Updating Webtrends when you had a locally installed version (now called OnPremises) used to be a breeze. You would download the new application, the installer would detect the existing version, and ask you if you wanted to upgrade. It was basically a matter of clicking Next, Next, Next. Then 8.1 came along, with a whole bunch of really usuful fixes such as using IIS to make the UI much more stable (remember when the reports would just vanish?). However, with 8.1 came an installer that would uninstall your current version, which meant that if something happened during the installation of the new version, you were left with nothing.
Fear settled in.
Sure, you could always bring back the backups, and restart all over, which isn’t really what we mean by “It went like a breeze”. A couple of years forward, and 8.7d came along. Now you needed new hardware specifications, which meant that upgrading also meant migrating to a different server. Needless to say that if there ever was any fun in upgrading, it was long gone.
Knowing full well what their OnPremises clients were facing, with all the variety of versions out there (still many 8.0d believe me), Webtrends recently came up with a very good idea: Remote Upgrade Services, or RUS. In a few words, they basically take care of the most complex parts of the upgrade. And here’s the kicker: you can be as far back as 7.5b and they will upgrade you to 9.2a, no problem! No more intermediary installations! Those at a minimum familiar with the topic are going “Holy Cow!”
How does it work? You copy your Storage folder, and your wt_sched and wt_master databases and send them to Webtrends. They perform their tricks for a few days while you uninstall your old version and do a fresh install of 9.2a (NOTE: be sure to meet all requirements for that version and turn off the UAC!). Then, when ready, the Webtrends guy sends you back the files, and you dump back the Storage, wt_sched and wt_master on your machine. Voilà! And for those afraid of letting data getting out, the files you send only include configuration information.

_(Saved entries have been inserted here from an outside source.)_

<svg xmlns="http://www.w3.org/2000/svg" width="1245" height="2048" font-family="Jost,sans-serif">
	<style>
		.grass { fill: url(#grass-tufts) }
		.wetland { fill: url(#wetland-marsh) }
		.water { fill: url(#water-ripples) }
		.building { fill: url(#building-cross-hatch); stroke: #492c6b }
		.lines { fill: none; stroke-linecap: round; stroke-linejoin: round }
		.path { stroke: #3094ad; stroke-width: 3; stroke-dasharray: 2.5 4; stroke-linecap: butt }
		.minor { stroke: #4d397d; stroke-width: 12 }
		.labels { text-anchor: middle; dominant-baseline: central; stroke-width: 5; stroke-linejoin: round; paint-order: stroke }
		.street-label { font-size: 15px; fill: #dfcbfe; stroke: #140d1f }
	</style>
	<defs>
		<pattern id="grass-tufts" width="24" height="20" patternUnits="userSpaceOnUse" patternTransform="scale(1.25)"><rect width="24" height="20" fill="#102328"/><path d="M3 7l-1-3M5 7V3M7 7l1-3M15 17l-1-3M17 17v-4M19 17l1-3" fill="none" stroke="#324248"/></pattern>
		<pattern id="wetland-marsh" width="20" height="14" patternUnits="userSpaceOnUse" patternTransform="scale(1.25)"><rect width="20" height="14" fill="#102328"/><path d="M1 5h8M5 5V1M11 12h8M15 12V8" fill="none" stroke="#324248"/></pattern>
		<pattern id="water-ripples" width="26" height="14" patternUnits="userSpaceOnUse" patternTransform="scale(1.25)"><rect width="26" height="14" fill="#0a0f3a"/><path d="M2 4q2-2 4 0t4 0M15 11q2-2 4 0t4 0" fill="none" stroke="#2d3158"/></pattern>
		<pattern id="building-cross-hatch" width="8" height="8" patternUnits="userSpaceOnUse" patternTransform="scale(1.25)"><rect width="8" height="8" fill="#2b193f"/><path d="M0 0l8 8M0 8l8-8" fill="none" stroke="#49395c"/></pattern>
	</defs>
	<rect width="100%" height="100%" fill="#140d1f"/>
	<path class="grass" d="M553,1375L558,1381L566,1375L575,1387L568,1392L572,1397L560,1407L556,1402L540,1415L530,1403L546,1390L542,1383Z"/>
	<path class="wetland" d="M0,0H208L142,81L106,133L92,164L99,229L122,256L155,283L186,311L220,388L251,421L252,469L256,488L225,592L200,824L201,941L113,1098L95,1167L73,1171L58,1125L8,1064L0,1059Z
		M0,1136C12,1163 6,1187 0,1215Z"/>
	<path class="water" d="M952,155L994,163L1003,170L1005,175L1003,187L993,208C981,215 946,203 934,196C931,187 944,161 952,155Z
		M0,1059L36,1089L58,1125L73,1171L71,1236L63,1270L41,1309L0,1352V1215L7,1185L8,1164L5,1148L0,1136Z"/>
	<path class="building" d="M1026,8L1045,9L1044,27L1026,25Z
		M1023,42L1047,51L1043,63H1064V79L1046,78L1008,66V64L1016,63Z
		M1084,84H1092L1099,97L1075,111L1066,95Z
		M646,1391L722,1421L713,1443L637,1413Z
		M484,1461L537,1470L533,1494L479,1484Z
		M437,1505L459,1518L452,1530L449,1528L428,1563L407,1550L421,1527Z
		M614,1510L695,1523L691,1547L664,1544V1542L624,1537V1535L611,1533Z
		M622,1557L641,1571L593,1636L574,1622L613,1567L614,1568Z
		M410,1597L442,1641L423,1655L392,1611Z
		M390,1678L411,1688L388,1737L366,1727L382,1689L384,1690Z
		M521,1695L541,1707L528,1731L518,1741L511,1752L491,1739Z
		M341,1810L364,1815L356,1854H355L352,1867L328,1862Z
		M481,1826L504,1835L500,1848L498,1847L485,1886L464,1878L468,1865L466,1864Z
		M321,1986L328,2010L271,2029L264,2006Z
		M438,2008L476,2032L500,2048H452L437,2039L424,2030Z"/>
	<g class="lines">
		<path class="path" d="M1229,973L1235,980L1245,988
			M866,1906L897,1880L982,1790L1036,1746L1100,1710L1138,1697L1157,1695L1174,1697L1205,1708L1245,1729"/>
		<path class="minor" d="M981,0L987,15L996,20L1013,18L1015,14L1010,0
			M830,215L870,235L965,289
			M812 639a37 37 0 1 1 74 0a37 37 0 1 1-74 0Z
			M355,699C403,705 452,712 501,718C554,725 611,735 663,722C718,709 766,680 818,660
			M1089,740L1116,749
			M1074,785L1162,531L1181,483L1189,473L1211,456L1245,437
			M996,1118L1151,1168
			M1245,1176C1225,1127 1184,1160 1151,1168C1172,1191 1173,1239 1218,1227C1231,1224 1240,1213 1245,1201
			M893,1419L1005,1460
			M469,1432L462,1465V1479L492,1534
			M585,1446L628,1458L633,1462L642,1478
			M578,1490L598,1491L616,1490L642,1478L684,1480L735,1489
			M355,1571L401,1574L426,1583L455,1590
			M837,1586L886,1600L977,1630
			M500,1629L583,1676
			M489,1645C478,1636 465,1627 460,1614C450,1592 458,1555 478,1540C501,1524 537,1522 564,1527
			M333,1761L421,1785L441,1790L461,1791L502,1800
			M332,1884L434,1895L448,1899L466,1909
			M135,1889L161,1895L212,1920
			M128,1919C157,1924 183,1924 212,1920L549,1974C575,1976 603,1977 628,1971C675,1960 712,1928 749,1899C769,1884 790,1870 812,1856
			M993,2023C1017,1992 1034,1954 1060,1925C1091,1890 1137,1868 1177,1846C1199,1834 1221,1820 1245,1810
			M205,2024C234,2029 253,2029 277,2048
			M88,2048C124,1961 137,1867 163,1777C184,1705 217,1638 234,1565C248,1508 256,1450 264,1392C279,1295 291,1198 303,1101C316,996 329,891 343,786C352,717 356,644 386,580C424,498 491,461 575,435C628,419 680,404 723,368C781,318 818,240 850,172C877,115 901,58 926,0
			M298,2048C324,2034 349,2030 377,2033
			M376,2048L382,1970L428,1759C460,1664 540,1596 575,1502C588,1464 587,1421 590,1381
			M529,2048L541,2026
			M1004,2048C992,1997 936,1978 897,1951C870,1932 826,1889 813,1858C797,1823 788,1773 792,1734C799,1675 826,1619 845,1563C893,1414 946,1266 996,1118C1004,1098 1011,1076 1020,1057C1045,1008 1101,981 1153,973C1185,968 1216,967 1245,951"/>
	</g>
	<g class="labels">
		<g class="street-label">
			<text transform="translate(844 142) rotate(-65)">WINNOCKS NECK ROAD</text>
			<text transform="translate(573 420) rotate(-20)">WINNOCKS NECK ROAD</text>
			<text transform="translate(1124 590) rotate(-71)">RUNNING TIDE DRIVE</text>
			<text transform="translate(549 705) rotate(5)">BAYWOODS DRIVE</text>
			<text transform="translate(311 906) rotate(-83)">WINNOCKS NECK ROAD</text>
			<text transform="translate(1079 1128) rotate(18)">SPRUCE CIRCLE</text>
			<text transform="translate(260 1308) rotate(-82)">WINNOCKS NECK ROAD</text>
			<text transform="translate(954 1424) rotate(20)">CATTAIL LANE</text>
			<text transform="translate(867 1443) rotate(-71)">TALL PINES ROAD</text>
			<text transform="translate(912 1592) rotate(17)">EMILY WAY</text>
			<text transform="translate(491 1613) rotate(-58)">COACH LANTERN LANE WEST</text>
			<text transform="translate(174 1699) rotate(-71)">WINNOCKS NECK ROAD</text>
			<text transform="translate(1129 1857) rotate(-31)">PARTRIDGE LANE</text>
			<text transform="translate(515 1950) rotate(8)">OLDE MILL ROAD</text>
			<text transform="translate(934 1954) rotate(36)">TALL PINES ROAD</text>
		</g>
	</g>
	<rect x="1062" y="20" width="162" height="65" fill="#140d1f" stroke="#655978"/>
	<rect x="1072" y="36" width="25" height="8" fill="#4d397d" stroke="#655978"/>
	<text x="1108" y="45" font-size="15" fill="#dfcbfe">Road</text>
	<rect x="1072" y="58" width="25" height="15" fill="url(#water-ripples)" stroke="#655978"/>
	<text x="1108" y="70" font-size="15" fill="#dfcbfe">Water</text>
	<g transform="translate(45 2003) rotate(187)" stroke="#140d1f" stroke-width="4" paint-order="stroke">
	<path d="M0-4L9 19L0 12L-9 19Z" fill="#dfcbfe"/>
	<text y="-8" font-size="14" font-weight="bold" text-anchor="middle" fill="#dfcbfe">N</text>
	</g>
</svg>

I had the opportunity to do a first RUS project last week, and it went extremely well. I’m aware there could be problems with other cases, and circumstances. But so far, so good; the logic behind this new service is simple, and I am quite sure that most projects will experience minimum hassle. We’ll see.
So, if you are an OnPremises customer, and have been withholding your upgrades for fear of the pain ahead, give this a try.